Provided passage:
==============================

If you need specific values, use a correlated subquery. If you need to examine or aggregate across array elements, use FROM clause UNNEST. When in doubt, correlated subqueries are safer.

CROSS JOIN versus LEFT JOIN UNNEST

The comma syntax in FROM table, UNNEST(array) is shorthand for CROSS JOIN. This matters because CROSS JOIN silently drops rows where the array is empty or NULL.

-- Implicit CROSS JOIN: Events without items disappear
SELECT event_name, item.item_name
FROM `project.dataset.events_*`,
UNNEST(items) AS item
WHERE event_name IN ('purchase', 'session_start')

If you run this query expecting to see both purchases and session starts, you’ll only see purchases. Session start events have no items, so CROSS JOIN excludes them entirely.

Use LEFT JOIN when you need to preserve all rows:

-- LEFT JOIN: All events appear, NULL for missing items
SELECT event_name, item.item_name
FROM `project.dataset.events_*`
LEFT JOIN UNNEST(items) AS item
WHERE event_name IN ('purchase', 'session_start')

For event_params, CROSS JOIN is almost always correct since every event has parameters. For items and user_properties, default to LEFT JOIN unless you specifically want to filter to only events containing those arrays.

E-commerce patterns

E-commerce analysis in GA4 requires understanding which data lives in the ecommerce RECORD (pre-aggregated order totals) versus the items array (individual product details).

Order-level metrics without UNNEST

The ecommerce field contains transaction totals that don’t require unnesting:

SELECT
PARSE_DATE('%Y%m%d', event_date) AS order_date,
COUNT(DISTINCT ecommerce.transaction_id) AS transactions,
SUM(ecommerce.purchase_revenue) AS revenue,
SUM(ecommerce.total_item_quantity) AS items_sold,
SAFE_DIVIDE(
SUM(ecommerce.purchase_revenue),
COUNT(DISTINCT ecommerce.transaction_id)

==============================

Given records:

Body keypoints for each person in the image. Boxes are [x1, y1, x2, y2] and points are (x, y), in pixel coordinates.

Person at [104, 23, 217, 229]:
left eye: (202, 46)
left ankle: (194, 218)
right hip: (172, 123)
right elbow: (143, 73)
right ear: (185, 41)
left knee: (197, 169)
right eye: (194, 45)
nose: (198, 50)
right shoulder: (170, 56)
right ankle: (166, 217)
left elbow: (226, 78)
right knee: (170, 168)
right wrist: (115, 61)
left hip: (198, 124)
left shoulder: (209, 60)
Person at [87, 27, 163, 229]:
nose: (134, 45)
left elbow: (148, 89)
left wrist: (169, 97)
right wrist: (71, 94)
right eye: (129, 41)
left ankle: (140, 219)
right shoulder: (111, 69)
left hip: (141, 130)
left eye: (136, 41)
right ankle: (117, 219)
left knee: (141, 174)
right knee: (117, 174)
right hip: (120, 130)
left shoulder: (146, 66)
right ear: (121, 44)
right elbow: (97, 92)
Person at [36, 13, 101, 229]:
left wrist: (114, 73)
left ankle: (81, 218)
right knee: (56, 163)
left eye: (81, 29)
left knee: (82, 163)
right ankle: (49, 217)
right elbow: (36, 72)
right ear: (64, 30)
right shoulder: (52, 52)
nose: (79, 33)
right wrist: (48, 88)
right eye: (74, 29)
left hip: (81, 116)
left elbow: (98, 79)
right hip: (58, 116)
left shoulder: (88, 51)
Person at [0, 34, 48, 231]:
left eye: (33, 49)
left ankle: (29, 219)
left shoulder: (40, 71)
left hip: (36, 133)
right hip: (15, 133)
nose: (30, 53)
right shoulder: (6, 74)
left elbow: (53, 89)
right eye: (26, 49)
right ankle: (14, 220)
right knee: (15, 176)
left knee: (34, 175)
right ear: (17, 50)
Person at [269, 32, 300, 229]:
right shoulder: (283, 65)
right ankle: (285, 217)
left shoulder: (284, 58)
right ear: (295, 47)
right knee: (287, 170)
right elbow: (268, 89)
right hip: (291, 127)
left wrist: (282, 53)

==============================

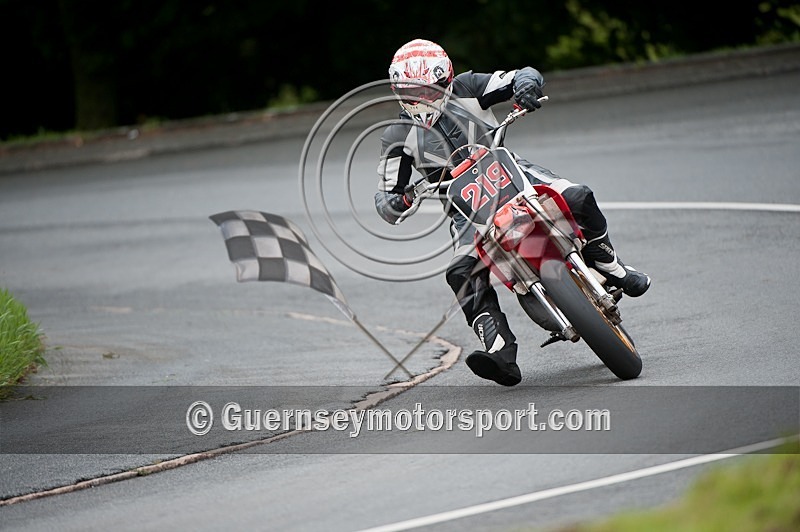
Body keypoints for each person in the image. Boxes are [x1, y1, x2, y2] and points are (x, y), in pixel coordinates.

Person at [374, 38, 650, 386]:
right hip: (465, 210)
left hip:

==============================

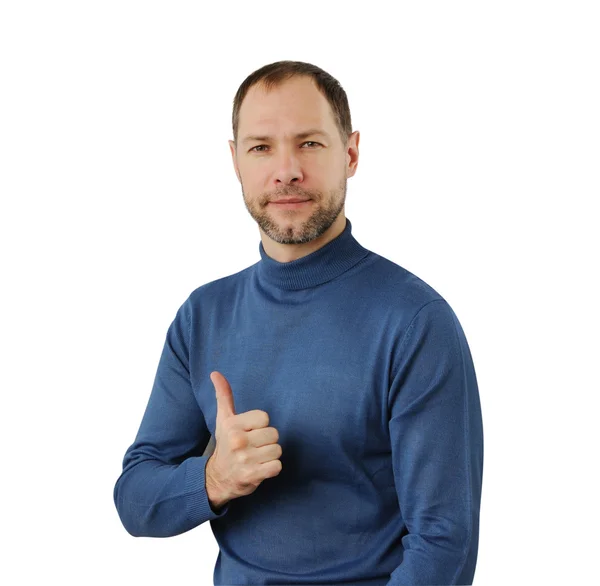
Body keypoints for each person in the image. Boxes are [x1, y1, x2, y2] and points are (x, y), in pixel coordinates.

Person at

==============================

Exercise set:
a – Rewrite as a short list the paragraph of the UNNEST passage that begins "For event_params, CROSS JOIN is almost always correct," keeping its main facts.
b – Repeat word for word the part of the UNNEST passage that begins at the words "The comma syntax" and stops after the words "empty or NULL.".
The material above stands apart from the UNNEST passage.

Solution list:
a –
- event_params: CROSS JOIN is almost always correct, since every event has parameters.
- items and user_properties: default to LEFT JOIN, unless you specifically want only events that contain those arrays.

b –
The comma syntax in FROM table, UNNEST(array) is shorthand for CROSS JOIN. This matters because CROSS JOIN silently drops rows where the array is empty or NULL.